Proje sürecinde dört ayrı yerde zemin etütleri (kil tabakası), dip suyu, rüzgar, tarımsal alan, lokasyon vb. tespitler analizler yapılmış, bu yerler arasında puanlamaya gidilmiş ve en uygun yer Sütlüce köyündeki mevcut yer olarak tespit edilmiştir. Bu durum detaylarıyla köylülerle, STK ve mühendisleröe görüşülmüş, köylüler yer göstermiş, ilgili kamu kurum ve kuruluşları ve partiler projeyi ve projenin bütçesini onaylamıştır. Bu yaklaşık 12 yıllık bir süreç almıştır. Dolayısıyla “yeri değiştirilsin” demek, projenin iptalini istemektir.

Projenin iptal edilmesi

Projenin iptal edilmesi çevresel katliamdır. Mevcut durumda vahşi çöp depolama alanında doğaya, su kaynaklarına, canlılara, toprağa büyük zarar vermektedir. Projenin iptali veya ötelenmesi, yeniden yapılması on iki yıllık bir süreç göz önüne alındığında yeniden yapılmasını imkânsızlaştıracaktır. 

Bu tesisin yapılmasında çevrersel zarar 1 birim ise faydası 100 birimdir. Bu tesis bir rant veya ekonomik fayda için yapılan bir tesis değildir. Bu tesis tüm halkın ve doğanın hakkını savunmak halk ve çevre sağlığına üst düzeyde hizmet etmek için yapılıyor.  Çünkü hem teknik ve mali boyutu, hem de uygun yer bulma sorunu çözülebilecek bir konu değildir. 

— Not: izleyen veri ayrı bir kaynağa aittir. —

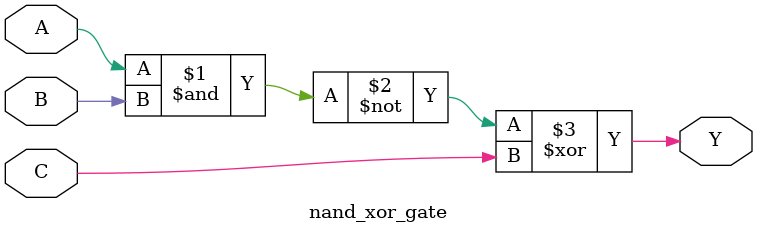
<source format=sv>
module nand_xor_gate (
    input wire A, B, C,   // 输入A, B, C
    output wire Y         // 输出Y
);
    assign Y = ~(A & B) ^ C;
endmodule

</source>
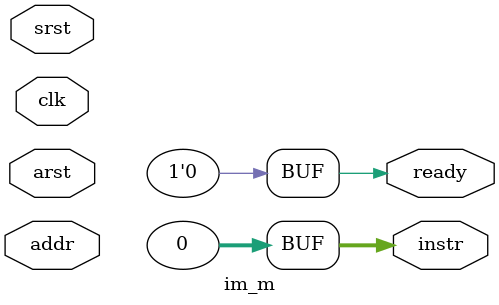
<source format=v>
module im_m // instruction memory module
#(
        parameter   ADDR_W  =   32
    ,   parameter   INSTR_W =   32
    ,   parameter   ILLEGAL =   32'h0
)
(
        input       clk
    ,   input       arst
    ,   input       srst
    ,   input [(ADDR_W-1):0]        addr
    ,   output reg  ready
    ,   output reg [(INSTR_W-1):0]  instr
);

task reset; begin
    ready <= 0;
    instr <= ILLEGAL;
end
endtask

always @(arst) begin
    reset;
end

always @(posedge clk)
    if (srst)
        reset;

endmodule

</source>
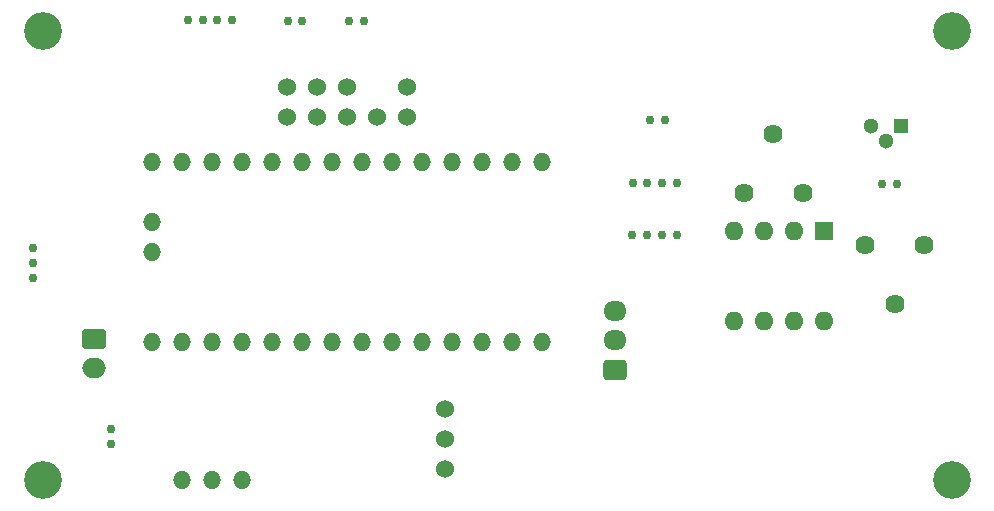
<source format=gbr>
%TF.GenerationSoftware,KiCad,Pcbnew,7.0.9*%
%TF.CreationDate,2024-08-05T23:00:28+10:00*%
%TF.ProjectId,AFPI Device V1.1,41465049-2044-4657-9669-63652056312e,rev?*%
%TF.SameCoordinates,Original*%
%TF.FileFunction,Soldermask,Bot*%
%TF.FilePolarity,Negative*%
%FSLAX46Y46*%
G04 Gerber Fmt 4.6, Leading zero omitted, Abs format (unit mm)*
G04 Created by KiCad (PCBNEW 7.0.9) date 2024-08-05 23:00:28*
%MOMM*%
%LPD*%
G01*
G04 APERTURE LIST*
G04 Aperture macros list*
%AMRoundRect*
0 Rectangle with rounded corners*
0 $1 Rounding radius*
0 $2 $3 $4 $5 $6 $7 $8 $9 X,Y pos of 4 corners*
0 Add a 4 corners polygon primitive as box body*
4,1,4,$2,$3,$4,$5,$6,$7,$8,$9,$2,$3,0*
0 Add four circle primitives for the rounded corners*
1,1,$1+$1,$2,$3*
1,1,$1+$1,$4,$5*
1,1,$1+$1,$6,$7*
1,1,$1+$1,$8,$9*
0 Add four rect primitives between the rounded corners*
20,1,$1+$1,$2,$3,$4,$5,0*
20,1,$1+$1,$4,$5,$6,$7,0*
20,1,$1+$1,$6,$7,$8,$9,0*
20,1,$1+$1,$8,$9,$2,$3,0*%
G04 Aperture macros list end*
%ADD10C,1.524000*%
%ADD11O,1.524000X1.524000*%
%ADD12C,3.200000*%
%ADD13RoundRect,0.250000X0.725000X-0.600000X0.725000X0.600000X-0.725000X0.600000X-0.725000X-0.600000X0*%
%ADD14O,1.950000X1.700000*%
%ADD15C,0.750000*%
%ADD16RoundRect,0.250000X-0.750000X0.600000X-0.750000X-0.600000X0.750000X-0.600000X0.750000X0.600000X0*%
%ADD17O,2.000000X1.700000*%
%ADD18C,1.620000*%
%ADD19R,1.600000X1.600000*%
%ADD20O,1.600000X1.600000*%
%ADD21R,1.300000X1.300000*%
%ADD22C,1.300000*%
G04 APERTURE END LIST*
D10*
%TO.C,U3*%
X133223000Y-109220000D03*
X128143000Y-109220000D03*
D11*
X114173000Y-142494000D03*
X116713000Y-142494000D03*
X119253000Y-142494000D03*
D10*
X136423400Y-141620240D03*
X136423400Y-139082780D03*
X136423400Y-136502140D03*
X123063000Y-109220000D03*
X125603000Y-109220000D03*
X123063000Y-111760000D03*
X125603000Y-111760000D03*
X128143000Y-111760000D03*
X130683000Y-111760000D03*
X133223000Y-111760000D03*
D11*
X111633000Y-115570000D03*
X114173000Y-115570000D03*
X116713000Y-115570000D03*
X119253000Y-115570000D03*
X121793000Y-115570000D03*
X124333000Y-115570000D03*
X126873000Y-115570000D03*
X129413000Y-115570000D03*
X131953000Y-115570000D03*
X134493000Y-115570000D03*
X137033000Y-115570000D03*
X139573000Y-115570000D03*
X142113000Y-115570000D03*
X144653000Y-115570000D03*
X111633000Y-123190000D03*
X111633000Y-120650000D03*
X144653000Y-130810000D03*
X142113000Y-130810000D03*
X139573000Y-130810000D03*
X137033000Y-130810000D03*
X134493000Y-130810000D03*
X131953000Y-130810000D03*
X129413000Y-130810000D03*
X126873000Y-130810000D03*
X124333000Y-130810000D03*
X121793000Y-130810000D03*
X119253000Y-130810000D03*
X116713000Y-130810000D03*
X114173000Y-130810000D03*
X111633000Y-130810000D03*
%TD*%
D12*
%TO.C,REF\u002A\u002A*%
X102343000Y-142494000D03*
%TD*%
%TO.C,REF\u002A\u002A*%
X102343000Y-104521000D03*
%TD*%
%TO.C,REF\u002A\u002A*%
X179343000Y-104521000D03*
%TD*%
%TO.C,REF\u002A\u002A*%
X179343000Y-142521000D03*
%TD*%
D13*
%TO.C,J1*%
X150766000Y-133183000D03*
D14*
X150766000Y-130683000D03*
X150766000Y-128183000D03*
%TD*%
D15*
%TO.C,SW2*%
X155050000Y-112075000D03*
X153800000Y-112075000D03*
%TD*%
D16*
%TO.C,SW1*%
X106680000Y-130556000D03*
D17*
X106680000Y-133056000D03*
%TD*%
D15*
%TO.C,J9*%
X124333000Y-103632000D03*
X123083000Y-103632000D03*
%TD*%
%TO.C,J8*%
X118390000Y-103614000D03*
X117140000Y-103614000D03*
X115890000Y-103614000D03*
X114640000Y-103614000D03*
%TD*%
%TO.C,J7*%
X129520000Y-103632000D03*
X128270000Y-103632000D03*
%TD*%
%TO.C,J6*%
X174654000Y-117485000D03*
X173404000Y-117485000D03*
%TD*%
%TO.C,J5*%
X108146000Y-138213000D03*
X108146000Y-139463000D03*
%TD*%
%TO.C,J4*%
X101525000Y-122925000D03*
X101525000Y-124175000D03*
X101525000Y-125425000D03*
%TD*%
%TO.C,J3*%
X156050000Y-117375000D03*
X154800000Y-117375000D03*
X153550000Y-117375000D03*
X152300000Y-117375000D03*
%TD*%
%TO.C,J2*%
X152274000Y-121820000D03*
X153524000Y-121820000D03*
X154774000Y-121820000D03*
X156024000Y-121820000D03*
%TD*%
D18*
%TO.C,Gain1*%
X171998000Y-122595000D03*
X174498000Y-127595000D03*
X176998000Y-122595000D03*
%TD*%
%TO.C,Vol1*%
X161701000Y-118217000D03*
X164201000Y-113217000D03*
X166701000Y-118217000D03*
%TD*%
D19*
%TO.C,U2*%
X168519000Y-121422000D03*
D20*
X165979000Y-121422000D03*
X163439000Y-121422000D03*
X160899000Y-121422000D03*
X160899000Y-129042000D03*
X163439000Y-129042000D03*
X165979000Y-129042000D03*
X168519000Y-129042000D03*
%TD*%
D21*
%TO.C,Q1*%
X175035000Y-112532000D03*
D22*
X173765000Y-113802000D03*
X172495000Y-112532000D03*
%TD*%
M02*

</source>
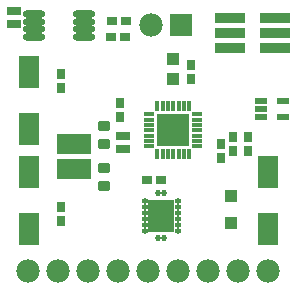
<source format=gts>
G04 Layer_Color=8388736*
%FSLAX25Y25*%
%MOIN*%
G70*
G01*
G75*
%ADD57R,0.04737X0.02769*%
%ADD58R,0.10249X0.03792*%
%ADD59R,0.08674X0.10642*%
%ADD60O,0.02375X0.01784*%
%ADD61O,0.01784X0.02375*%
G04:AMPARAMS|DCode=62|XSize=27.62mil|YSize=35.5mil|CornerRadius=2.59mil|HoleSize=0mil|Usage=FLASHONLY|Rotation=180.000|XOffset=0mil|YOffset=0mil|HoleType=Round|Shape=RoundedRectangle|*
%AMROUNDEDRECTD62*
21,1,0.02762,0.03032,0,0,180.0*
21,1,0.02244,0.03550,0,0,180.0*
1,1,0.00518,-0.01122,0.01516*
1,1,0.00518,0.01122,0.01516*
1,1,0.00518,0.01122,-0.01516*
1,1,0.00518,-0.01122,-0.01516*
%
%ADD62ROUNDEDRECTD62*%
G04:AMPARAMS|DCode=63|XSize=43.31mil|YSize=39.37mil|CornerRadius=2.85mil|HoleSize=0mil|Usage=FLASHONLY|Rotation=0.000|XOffset=0mil|YOffset=0mil|HoleType=Round|Shape=RoundedRectangle|*
%AMROUNDEDRECTD63*
21,1,0.04331,0.03366,0,0,0.0*
21,1,0.03760,0.03937,0,0,0.0*
1,1,0.00571,0.01880,-0.01683*
1,1,0.00571,-0.01880,-0.01683*
1,1,0.00571,-0.01880,0.01683*
1,1,0.00571,0.01880,0.01683*
%
%ADD63ROUNDEDRECTD63*%
G04:AMPARAMS|DCode=64|XSize=27.62mil|YSize=35.5mil|CornerRadius=2.59mil|HoleSize=0mil|Usage=FLASHONLY|Rotation=90.000|XOffset=0mil|YOffset=0mil|HoleType=Round|Shape=RoundedRectangle|*
%AMROUNDEDRECTD64*
21,1,0.02762,0.03032,0,0,90.0*
21,1,0.02244,0.03550,0,0,90.0*
1,1,0.00518,0.01516,0.01122*
1,1,0.00518,0.01516,-0.01122*
1,1,0.00518,-0.01516,-0.01122*
1,1,0.00518,-0.01516,0.01122*
%
%ADD64ROUNDEDRECTD64*%
G04:AMPARAMS|DCode=65|XSize=39.37mil|YSize=31.5mil|CornerRadius=2.66mil|HoleSize=0mil|Usage=FLASHONLY|Rotation=0.000|XOffset=0mil|YOffset=0mil|HoleType=Round|Shape=RoundedRectangle|*
%AMROUNDEDRECTD65*
21,1,0.03937,0.02618,0,0,0.0*
21,1,0.03406,0.03150,0,0,0.0*
1,1,0.00532,0.01703,-0.01309*
1,1,0.00532,-0.01703,-0.01309*
1,1,0.00532,-0.01703,0.01309*
1,1,0.00532,0.01703,0.01309*
%
%ADD65ROUNDEDRECTD65*%
%ADD66R,0.10642X0.10642*%
%ADD67O,0.01587X0.03753*%
%ADD68O,0.03753X0.01587*%
%ADD69R,0.11430X0.06706*%
%ADD70O,0.07493X0.02572*%
%ADD71R,0.04147X0.02375*%
%ADD72R,0.06706X0.10642*%
%ADD73R,0.04343X0.03950*%
%ADD74C,0.07800*%
%ADD75R,0.07800X0.07800*%
D57*
X39800Y52231D02*
D03*
Y47900D02*
D03*
X3500Y93831D02*
D03*
Y89500D02*
D03*
D58*
X90480Y91500D02*
D03*
Y86500D02*
D03*
Y81500D02*
D03*
X75520Y81500D02*
D03*
Y86500D02*
D03*
Y91500D02*
D03*
D59*
X52500Y25500D02*
D03*
D60*
X46988Y20579D02*
D03*
Y22547D02*
D03*
Y24516D02*
D03*
Y26484D02*
D03*
Y28453D02*
D03*
Y30421D02*
D03*
X58012D02*
D03*
Y28453D02*
D03*
Y26484D02*
D03*
Y24516D02*
D03*
Y22547D02*
D03*
Y20579D02*
D03*
D61*
X51516Y32980D02*
D03*
X53484D02*
D03*
Y18020D02*
D03*
X51516D02*
D03*
D62*
X19000Y23638D02*
D03*
Y28362D02*
D03*
X72500Y44638D02*
D03*
Y49362D02*
D03*
X76500Y47138D02*
D03*
Y51862D02*
D03*
X81400Y47138D02*
D03*
Y51862D02*
D03*
X38900Y63062D02*
D03*
Y58338D02*
D03*
X62500Y75862D02*
D03*
Y71138D02*
D03*
X19000Y68138D02*
D03*
Y72862D02*
D03*
D63*
X56500Y77846D02*
D03*
Y71153D02*
D03*
D64*
X47638Y37500D02*
D03*
X52362D02*
D03*
X35638Y85000D02*
D03*
X40362D02*
D03*
X36138Y90500D02*
D03*
X40862D02*
D03*
D65*
X33500Y49547D02*
D03*
Y55453D02*
D03*
X33500Y41453D02*
D03*
Y35547D02*
D03*
D66*
X56500Y54000D02*
D03*
D67*
X51185Y61972D02*
D03*
X52957D02*
D03*
X54728D02*
D03*
X56500D02*
D03*
X58272D02*
D03*
X60043D02*
D03*
X61815D02*
D03*
Y46028D02*
D03*
X60043D02*
D03*
X58272D02*
D03*
X56500D02*
D03*
X54728D02*
D03*
X52957D02*
D03*
X51185D02*
D03*
D68*
X64472Y59315D02*
D03*
Y57543D02*
D03*
Y55772D02*
D03*
Y54000D02*
D03*
Y52228D02*
D03*
Y50457D02*
D03*
Y48685D02*
D03*
X48528D02*
D03*
Y50457D02*
D03*
Y52228D02*
D03*
Y54000D02*
D03*
Y55772D02*
D03*
Y57543D02*
D03*
Y59315D02*
D03*
D69*
X23500Y41232D02*
D03*
Y49500D02*
D03*
D70*
X26768Y85161D02*
D03*
Y87721D02*
D03*
Y90280D02*
D03*
Y92839D02*
D03*
X10232Y85161D02*
D03*
Y87721D02*
D03*
Y90280D02*
D03*
Y92839D02*
D03*
D71*
X93240Y63659D02*
D03*
Y58541D02*
D03*
X85760D02*
D03*
Y61100D02*
D03*
Y63659D02*
D03*
D72*
X8500Y54500D02*
D03*
Y73500D02*
D03*
Y21000D02*
D03*
Y40000D02*
D03*
X88000Y21000D02*
D03*
Y40000D02*
D03*
D73*
X75700Y23128D02*
D03*
Y32183D02*
D03*
D74*
X8000Y7000D02*
D03*
X18000D02*
D03*
X28000D02*
D03*
X38000D02*
D03*
X48000D02*
D03*
X58000D02*
D03*
X68000D02*
D03*
X78000D02*
D03*
X88000D02*
D03*
X49100Y89100D02*
D03*
D75*
X59100D02*
D03*
M02*

</source>
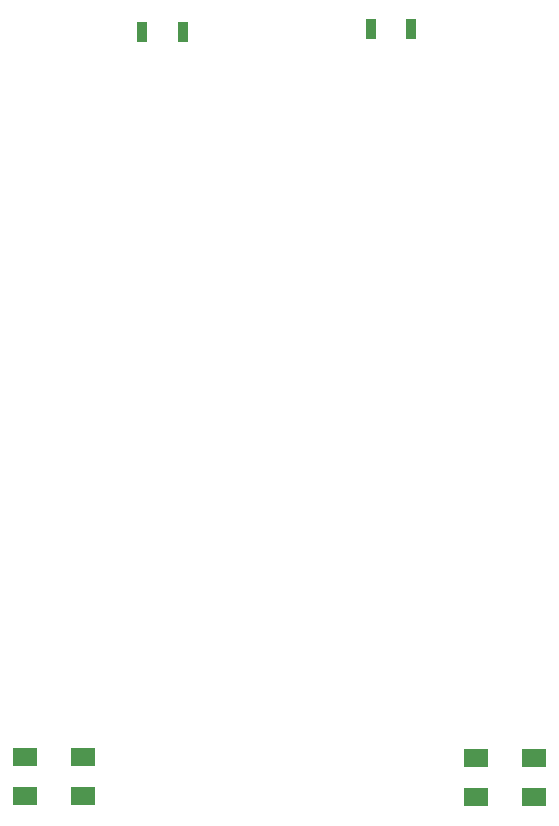
<source format=gtp>
G04 #@! TF.GenerationSoftware,KiCad,Pcbnew,7.0.1*
G04 #@! TF.CreationDate,2023-06-05T16:12:44-05:00*
G04 #@! TF.ProjectId,Pico Breakout Board,5069636f-2042-4726-9561-6b6f75742042,rev?*
G04 #@! TF.SameCoordinates,Original*
G04 #@! TF.FileFunction,Paste,Top*
G04 #@! TF.FilePolarity,Positive*
%FSLAX46Y46*%
G04 Gerber Fmt 4.6, Leading zero omitted, Abs format (unit mm)*
G04 Created by KiCad (PCBNEW 7.0.1) date 2023-06-05 16:12:44*
%MOMM*%
%LPD*%
G01*
G04 APERTURE LIST*
%ADD10R,0.900000X1.700000*%
%ADD11R,2.000000X1.500000*%
G04 APERTURE END LIST*
D10*
X142494000Y-58166000D03*
X145894000Y-58166000D03*
X123141000Y-58420000D03*
X126541000Y-58420000D03*
D11*
X151384000Y-119888000D03*
X151384000Y-123188000D03*
X156284000Y-123188000D03*
X156284000Y-119888000D03*
X118110000Y-119761000D03*
X118110000Y-123061000D03*
X113210000Y-123061000D03*
X113210000Y-119761000D03*
M02*

</source>
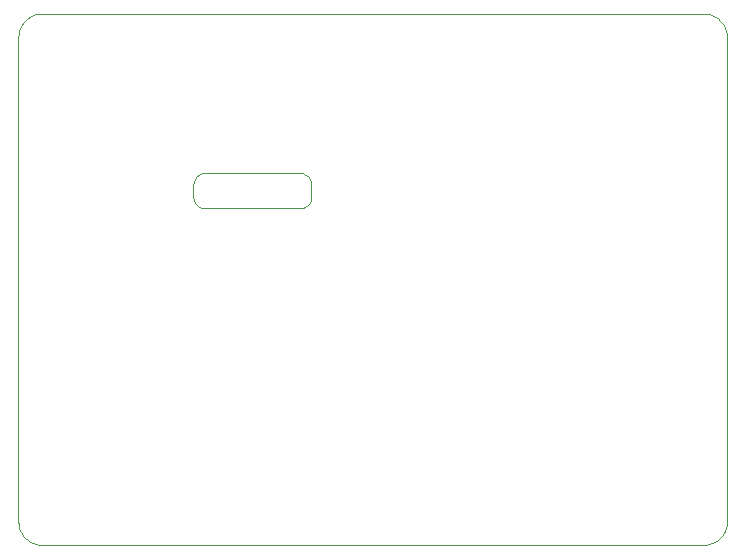
<source format=gm1>
G04*
G04 #@! TF.GenerationSoftware,Altium Limited,Altium Designer,20.0.13 (296)*
G04*
G04 Layer_Color=16711935*
%FSLAX44Y44*%
%MOMM*%
G71*
G01*
G75*
%ADD188C,0.1000*%
D188*
X148000Y295000D02*
X148341Y292412D01*
X149340Y290000D01*
X150929Y287929D01*
X153000Y286340D01*
X155412Y285341D01*
X158000Y285000D01*
Y315000D02*
X155412Y314659D01*
X153000Y313660D01*
X150929Y312071D01*
X149340Y310000D01*
X148341Y307588D01*
X148000Y305000D01*
X248000D02*
X247659Y307588D01*
X246660Y310000D01*
X245071Y312071D01*
X243000Y313660D01*
X240588Y314659D01*
X238000Y315000D01*
Y285000D02*
X240588Y285341D01*
X243000Y286340D01*
X245071Y287929D01*
X246660Y290000D01*
X247659Y292412D01*
X248000Y295000D01*
X20000Y450000D02*
X17390Y449829D01*
X14824Y449319D01*
X12346Y448478D01*
X10000Y447321D01*
X7825Y445867D01*
X5858Y444142D01*
X4133Y442175D01*
X2679Y440000D01*
X1522Y437654D01*
X681Y435176D01*
X171Y432611D01*
X0Y430000D01*
X600000D02*
X599829Y432611D01*
X599319Y435176D01*
X598478Y437654D01*
X597321Y440000D01*
X595867Y442175D01*
X594142Y444142D01*
X592175Y445867D01*
X590000Y447321D01*
X587654Y448478D01*
X585176Y449319D01*
X582611Y449829D01*
X580000Y450000D01*
X0Y20000D02*
X171Y17390D01*
X681Y14824D01*
X1522Y12346D01*
X2679Y10000D01*
X4133Y7825D01*
X5858Y5858D01*
X7825Y4133D01*
X10000Y2679D01*
X12346Y1522D01*
X14824Y681D01*
X17390Y171D01*
X20000Y0D01*
X580000D02*
X582611Y171D01*
X585176Y681D01*
X587654Y1522D01*
X590000Y2679D01*
X592175Y4133D01*
X594142Y5858D01*
X595867Y7825D01*
X597321Y10000D01*
X598478Y12346D01*
X599319Y14824D01*
X599829Y17390D01*
X600000Y20000D01*
X158000Y315000D02*
X238000D01*
X158000Y285000D02*
X238000D01*
X148000Y295000D02*
Y305000D01*
X248000Y295000D02*
Y305000D01*
X600000Y20000D02*
Y430000D01*
X20000Y450000D02*
X580000D01*
X20000Y0D02*
X580000D01*
X0Y20000D02*
Y430000D01*
M02*

</source>
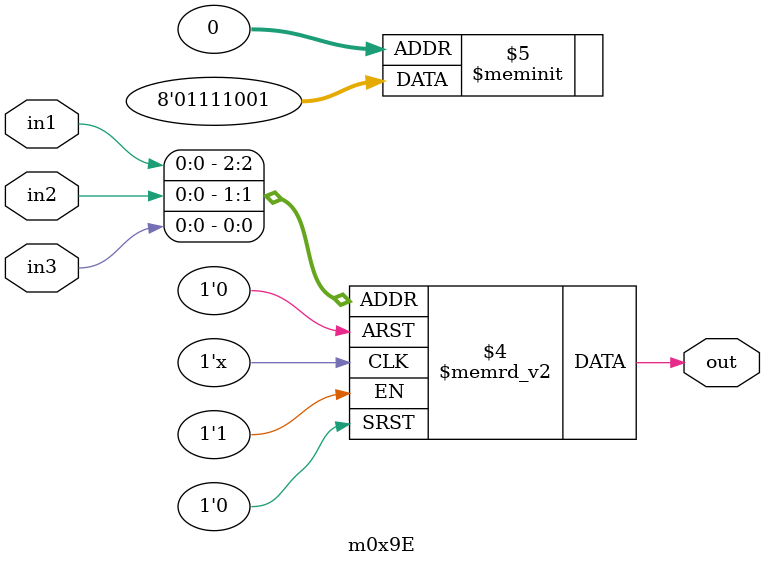
<source format=v>
module m0x9E(output out, input in1, in2, in3);

   always @(in1, in2, in3)
     begin
        case({in1, in2, in3})
          3'b000: {out} = 1'b1;
          3'b001: {out} = 1'b0;
          3'b010: {out} = 1'b0;
          3'b011: {out} = 1'b1;
          3'b100: {out} = 1'b1;
          3'b101: {out} = 1'b1;
          3'b110: {out} = 1'b1;
          3'b111: {out} = 1'b0;
        endcase // case ({in1, in2, in3})
     end // always @ (in1, in2, in3)

endmodule // m0x9E
</source>
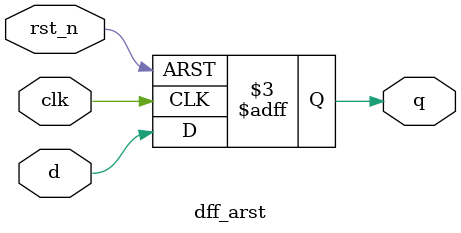
<source format=v>
module dff_arst
(
    input clk, rst_n,
    input d,
    output reg q
);

always @(posedge clk, negedge rst_n)
    if(!rst_n)
        q <= 0;
    else
        q <= d;

endmodule
</source>
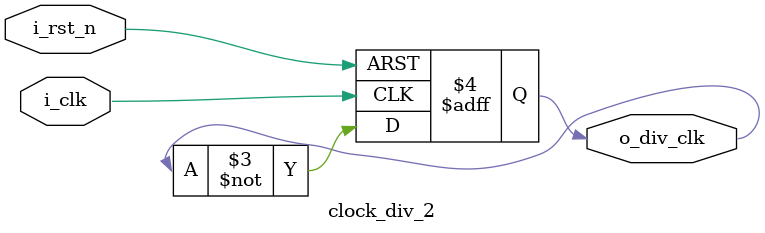
<source format=v>
module clock_div_2 (
    input           i_clk,
    input           i_rst_n,
    output reg      o_div_clk
);

always @ (posedge i_clk or negedge i_rst_n) begin
    if (~i_rst_n) begin
        o_div_clk <= 0;
    end else begin
        o_div_clk <= ~ o_div_clk;     
    end
end
endmodule 
</source>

Elbette çevresel sorunlar ekonomik getirilerle veya ekonomik yararla ölçülemez; ancak sağduyulu bütün hemşerilerimizin bu tesisin yapılmasıyla yapılmaması arasındaki çevresel zararları kıyaslamasını öneririm. Sağduyulu hareket edip, bütün kenti ilgilendiren bir konuda/sorunda teknik mühendislik yönleri ve uzmanları esas almalıyız.